Managing wildlife for ecological, socioeconomic, and evolutionary sustainability

Abstract

Selective harvesting of animals is widespread throughout the marine, freshwater, and terrestrial environments and affects a diverse list of species, including fish, mammals, birds, and reptiles (1). Such harvesting can cause changes in the distribution of phenotypic traits within target populations, often with undesirable biological and economic consequences. For example, selective harvesting has been linked to declines in the size of trophy horns in two antelope species in Zimbabwe (2) and of antlers in red deer (Cervus elaphus) in Europe (3, 4), as well as to earlier maturation in some fish species (5). However, the extent to which these changes are the result of ecological or evolutionary mechanisms has been much debated (1). In PNAS, Traill et al. (6) approach this question from a novel angle by developing stochastic two-sex integral projection models (IPMs) capable of differentiating between the ecological and evolutionary effects of selective harvest.
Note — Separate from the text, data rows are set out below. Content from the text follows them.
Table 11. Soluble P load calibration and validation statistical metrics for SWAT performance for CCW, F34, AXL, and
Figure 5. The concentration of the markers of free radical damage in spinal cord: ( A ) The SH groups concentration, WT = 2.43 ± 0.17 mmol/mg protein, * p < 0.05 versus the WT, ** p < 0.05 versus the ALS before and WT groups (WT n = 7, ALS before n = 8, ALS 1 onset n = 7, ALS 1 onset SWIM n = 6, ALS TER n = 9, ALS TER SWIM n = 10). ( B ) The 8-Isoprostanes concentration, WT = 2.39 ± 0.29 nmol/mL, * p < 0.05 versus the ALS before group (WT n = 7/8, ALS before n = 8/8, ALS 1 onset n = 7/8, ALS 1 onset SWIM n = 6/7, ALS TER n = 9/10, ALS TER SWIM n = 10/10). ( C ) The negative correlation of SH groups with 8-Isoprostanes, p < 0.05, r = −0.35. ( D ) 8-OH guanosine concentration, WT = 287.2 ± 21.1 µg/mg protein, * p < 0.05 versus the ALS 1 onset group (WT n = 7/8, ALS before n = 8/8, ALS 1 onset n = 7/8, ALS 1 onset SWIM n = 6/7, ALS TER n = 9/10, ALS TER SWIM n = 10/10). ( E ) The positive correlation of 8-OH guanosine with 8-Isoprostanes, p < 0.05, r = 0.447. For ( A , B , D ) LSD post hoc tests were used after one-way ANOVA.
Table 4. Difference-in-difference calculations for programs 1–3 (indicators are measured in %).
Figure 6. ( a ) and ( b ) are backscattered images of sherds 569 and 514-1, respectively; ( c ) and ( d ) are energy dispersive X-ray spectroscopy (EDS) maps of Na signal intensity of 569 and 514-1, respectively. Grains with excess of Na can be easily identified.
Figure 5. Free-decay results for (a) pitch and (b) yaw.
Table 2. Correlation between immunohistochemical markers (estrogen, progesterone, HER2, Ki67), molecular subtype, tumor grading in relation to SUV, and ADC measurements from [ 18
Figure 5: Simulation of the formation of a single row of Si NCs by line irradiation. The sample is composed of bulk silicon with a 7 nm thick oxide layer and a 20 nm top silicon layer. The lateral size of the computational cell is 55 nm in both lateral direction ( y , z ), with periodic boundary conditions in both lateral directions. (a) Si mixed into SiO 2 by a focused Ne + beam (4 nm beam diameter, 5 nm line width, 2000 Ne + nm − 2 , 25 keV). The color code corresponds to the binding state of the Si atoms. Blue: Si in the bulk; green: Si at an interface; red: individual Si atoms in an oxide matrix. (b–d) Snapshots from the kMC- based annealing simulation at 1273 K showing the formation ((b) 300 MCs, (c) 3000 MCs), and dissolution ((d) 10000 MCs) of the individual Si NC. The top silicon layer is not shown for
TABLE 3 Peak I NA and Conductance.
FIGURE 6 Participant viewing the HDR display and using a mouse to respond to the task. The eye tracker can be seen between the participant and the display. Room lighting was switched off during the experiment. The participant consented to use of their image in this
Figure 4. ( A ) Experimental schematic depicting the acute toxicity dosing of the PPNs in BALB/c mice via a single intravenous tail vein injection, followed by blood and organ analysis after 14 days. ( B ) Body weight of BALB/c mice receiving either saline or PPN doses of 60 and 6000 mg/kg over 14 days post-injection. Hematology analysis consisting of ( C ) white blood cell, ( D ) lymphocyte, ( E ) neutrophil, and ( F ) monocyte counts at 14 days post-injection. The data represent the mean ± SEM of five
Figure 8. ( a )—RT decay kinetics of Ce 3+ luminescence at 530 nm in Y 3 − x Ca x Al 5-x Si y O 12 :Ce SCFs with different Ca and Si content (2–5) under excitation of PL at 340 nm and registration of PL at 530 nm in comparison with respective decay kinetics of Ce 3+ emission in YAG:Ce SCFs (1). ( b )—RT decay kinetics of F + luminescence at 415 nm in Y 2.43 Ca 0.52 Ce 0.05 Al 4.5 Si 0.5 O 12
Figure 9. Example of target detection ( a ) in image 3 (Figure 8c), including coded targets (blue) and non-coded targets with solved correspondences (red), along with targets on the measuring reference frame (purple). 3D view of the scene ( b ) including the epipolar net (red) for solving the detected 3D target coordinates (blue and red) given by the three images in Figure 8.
Their finding that evolutionary mechanisms contribute relatively little to observed changes in the body mass of bighorn sheep (Ovis canadensis) is an intriguing contribution to the debate over the evolutionary consequences of selective offtake, contradicting earlier studies (7). In addition, Traill et al. (6) suggest that their method could be adopted more widely to allow wildlife managers and conservation practitioners to incorporate the potential evolutionary effects of selective harvesting into their management planning. Here, we explore this suggestion by discussing key challenges that would need to be addressed to translate the approach by Traill et al. (6) from a purely biological model to an effective management model, focusing particularly on issues of data availability and the incorporation of different forms of uncertainty.